> **Exercise objective**
Within the records, find every line that includes the word "יהוא" and copy it.

[[ Information provided, beginning ]]

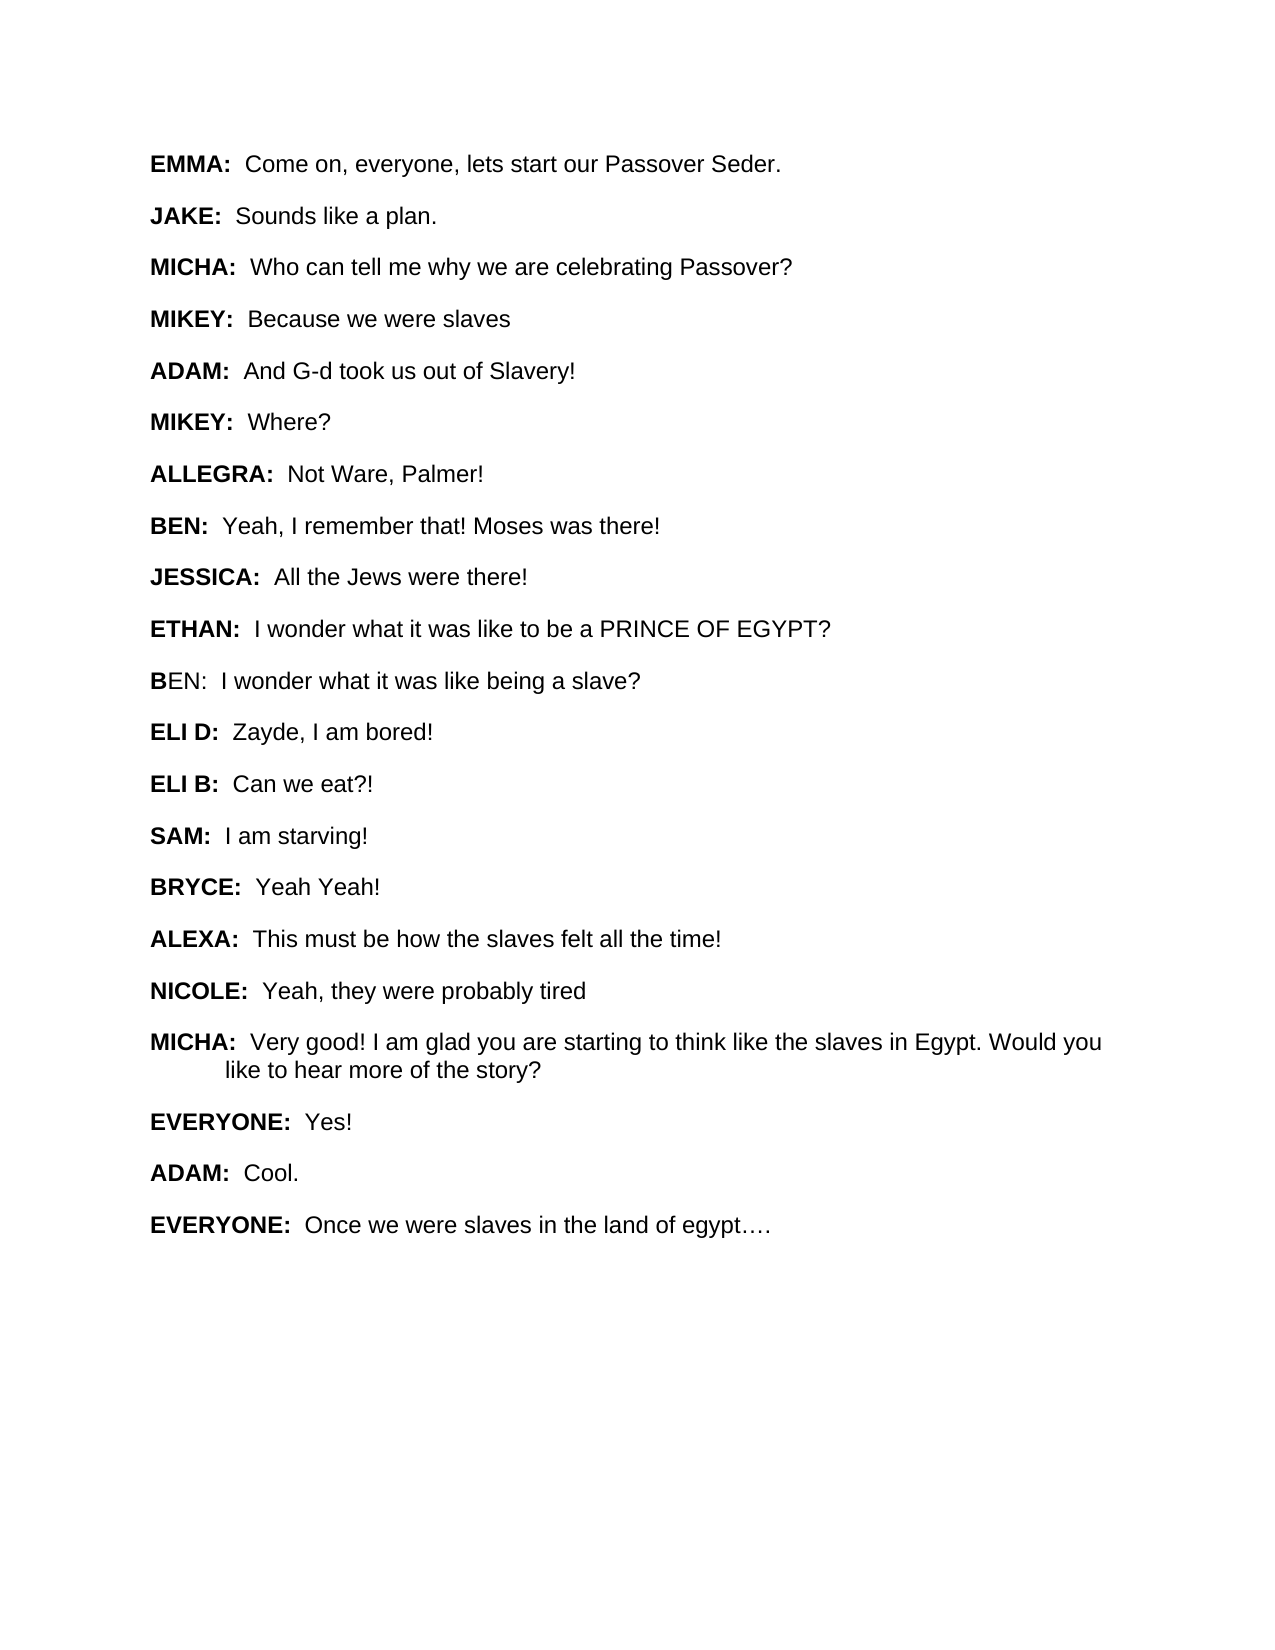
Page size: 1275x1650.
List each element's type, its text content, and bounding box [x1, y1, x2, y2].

text ALEXA: This must be how the slaves felt all the time! [150, 925, 1125, 953]
text BRYCE: Yeah Yeah! [150, 873, 1125, 901]
text EMMA: Come on, everyone, lets start our Passover Seder. [150, 150, 1125, 178]
text JAKE: Sounds like a plan. [150, 202, 1125, 229]
text ALLEGRA: Not Ware, Palmer! [150, 460, 1125, 488]
text BEN: I wonder what it was like being a slave? [150, 667, 1125, 694]
text NICOLE: Yeah, they were probably tired [150, 977, 1125, 1004]
text ADAM: Cool. [150, 1159, 1125, 1187]
text MICHA: Who can tell me why we are celebrating Passover? [150, 253, 1125, 281]
text MIKEY: Because we were slaves [150, 305, 1125, 333]
text JESSICA: All the Jews were there! [150, 563, 1125, 591]
text ELI B: Can we eat?! [150, 770, 1125, 798]
text SAM: I am starving! [150, 822, 1125, 849]
text MICHA: Very good! I am glad you are starting to think like the slaves in Egypt. Would you like to hear more of the story? [150, 1028, 1125, 1083]
text MIKEY: Where? [150, 408, 1125, 436]
text EVERYONE: Yes! [150, 1108, 1125, 1135]
text EVERYONE: Once we were slaves in the land of egypt…. [150, 1211, 1125, 1238]
text BEN: Yeah, I remember that! Moses was there! [150, 512, 1125, 539]
text ELI D: Zayde, I am bored! [150, 718, 1125, 746]
text ETHAN: I wonder what it was like to be a PRINCE OF EGYPT? [150, 615, 1125, 643]
text ADAM: And G-d took us out of Slavery! [150, 357, 1125, 384]
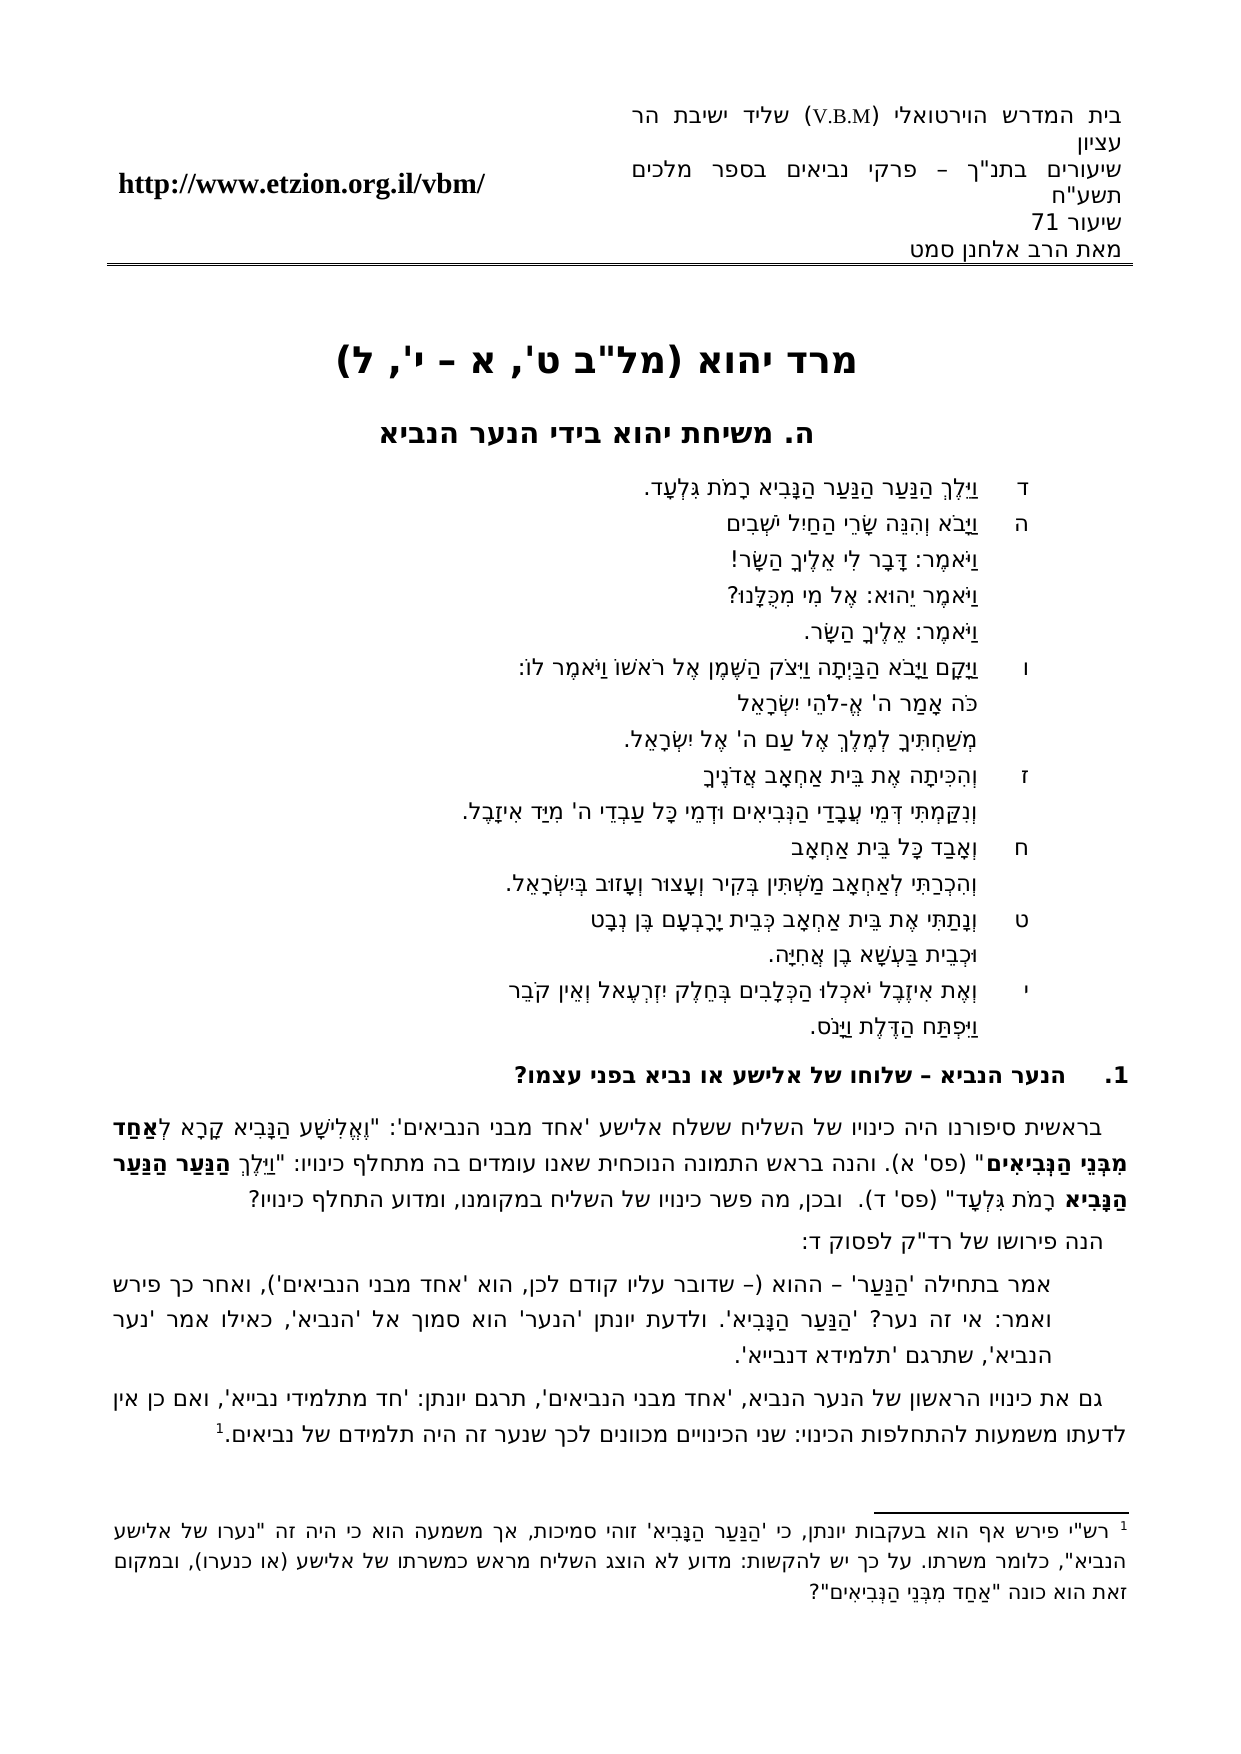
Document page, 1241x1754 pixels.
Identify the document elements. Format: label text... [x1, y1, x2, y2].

list וַיֹּאמֶר: אֵלֶיךָ הַשָּׂר. [112, 618, 1053, 645]
list ח וְאָבַד כָּל בֵּית אַחְאָב [112, 834, 1053, 861]
list וְנִקַּמְתִּי דְּמֵי עֲבָדַי הַנְּבִיאִים וּדְמֵי כָּל עַבְדֵי ה' מִיַּד אִיזָבֶל. [112, 798, 1053, 824]
list וּכְבֵית בַּעְשָׁא בֶן אֲחִיָּה. [112, 942, 1053, 968]
list ז וְהִכִּיתָה אֶת בֵּית אַחְאָב אֲדֹנֶיךָ [112, 762, 1053, 789]
subtitle ה. משיחת יהוא בידי הנער הנביא [112, 416, 1104, 450]
list ה וַיָּבֹא וְהִנֵּה שָׂרֵי הַחַיִל יֹשְׁבִים [112, 510, 1053, 537]
text בראשית סיפורנו היה כינויו של השליח ששלח אלישע 'אחד מבני הנביאים': "וֶאֱלִישָׁע הַנָּבִיא קָרָא לְאַחַד מִבְּנֵי הַנְּבִיאִים" (פס' א). והנה בראש התמונה הנוכחית שאנו עומדים בה מתחלף כינויו: "וַיֵּלֶךְ הַנַּעַר הַנַּעַר הַנָּבִיא רָמֹת גִּלְעָד" (פס' ד). ובכן, מה פשר כינויו של השליח במקומנו, ומדוע התחלף כינויו? [112, 1114, 1128, 1213]
list מְשַׁחְתִּיךָ לְמֶלֶךְ אֶל עַם ה' אֶל יִשְׂרָאֵל. [112, 726, 1053, 753]
list וְהִכְרַתִּי לְאַחְאָב מַשְׁתִּין בְּקִיר וְעָצוּר וְעָזוּב בְּיִשְׂרָאֵל. [112, 870, 1053, 896]
text גם את כינויו הראשון של הנער הנביא, 'אחד מבני הנביאים', תרגם יונתן: 'חד מתלמידי נבייא', ואם כן אין לדעתו משמעות להתחלפות הכינוי: שני הכינויים מכוונים לכך שנער זה היה תלמידם של נביאים. [112, 1385, 1128, 1447]
list ד וַיֵּלֶךְ הַנַּעַר הַנַּעַר הַנָּבִיא רָמֹת גִּלְעָד. [112, 474, 1053, 501]
list וַיִּפְתַּח הַדֶּלֶת וַיָּנֹס. [112, 1013, 1053, 1040]
list י וְאֶת אִיזֶבֶל יֹאכְלוּ הַכְּלָבִים בְּחֵלֶק יִזְרְעֶאל וְאֵין קֹבֵר [112, 978, 1053, 1004]
list כֹּה אָמַר ה' אֱ-לֹהֵי יִשְׂרָאֵל [112, 690, 1053, 717]
subtitle הנער הנביא – שלוחו של אלישע או נביא בפני עצמו? [112, 1062, 1104, 1089]
text הנה פירושו של רד"ק לפסוק ד: [112, 1228, 1128, 1255]
list ו וַיָּקָם וַיָּבֹא הַבַּיְתָה וַיִּצֹק הַשֶּׁמֶן אֶל רֹאשׁוֹ וַיֹּאמֶר לוֹ: [112, 654, 1053, 681]
text מרד יהוא (מל"ב ט', א – י', ל) [112, 338, 1104, 382]
list וַיֹּאמֶר: דָּבָר לִי אֵלֶיךָ הַשָּׂר! [112, 546, 1053, 573]
text אמר בתחילה 'הַנַּעַר' – ההוא (– שדובר עליו קודם לכן, הוא 'אחד מבני הנביאים'), ואחר כך פירש ואמר: אי זה נער? 'הַנַּעַר הַנָּבִיא'. ולדעת יונתן 'הנער' הוא סמוך אל 'הנביא', כאילו אמר 'נער הנביא', שתרגם 'תלמידא דנבייא'. [112, 1271, 1053, 1369]
list וַיֹּאמֶר יֵהוּא: אֶל מִי מִכֻּלָּנוּ? [112, 582, 1053, 609]
list ט וְנָתַתִּי אֶת בֵּית אַחְאָב כְּבֵית יָרָבְעָם בֶּן נְבָט [112, 906, 1053, 932]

[[ Information provided, end ]]

> **Answer for the task**
subtitle ה. משיחת יהוא בידי הנער הנביא [112, 416, 1104, 450]
text מרד יהוא (מל"ב ט', א – י', ל) [112, 338, 1104, 382]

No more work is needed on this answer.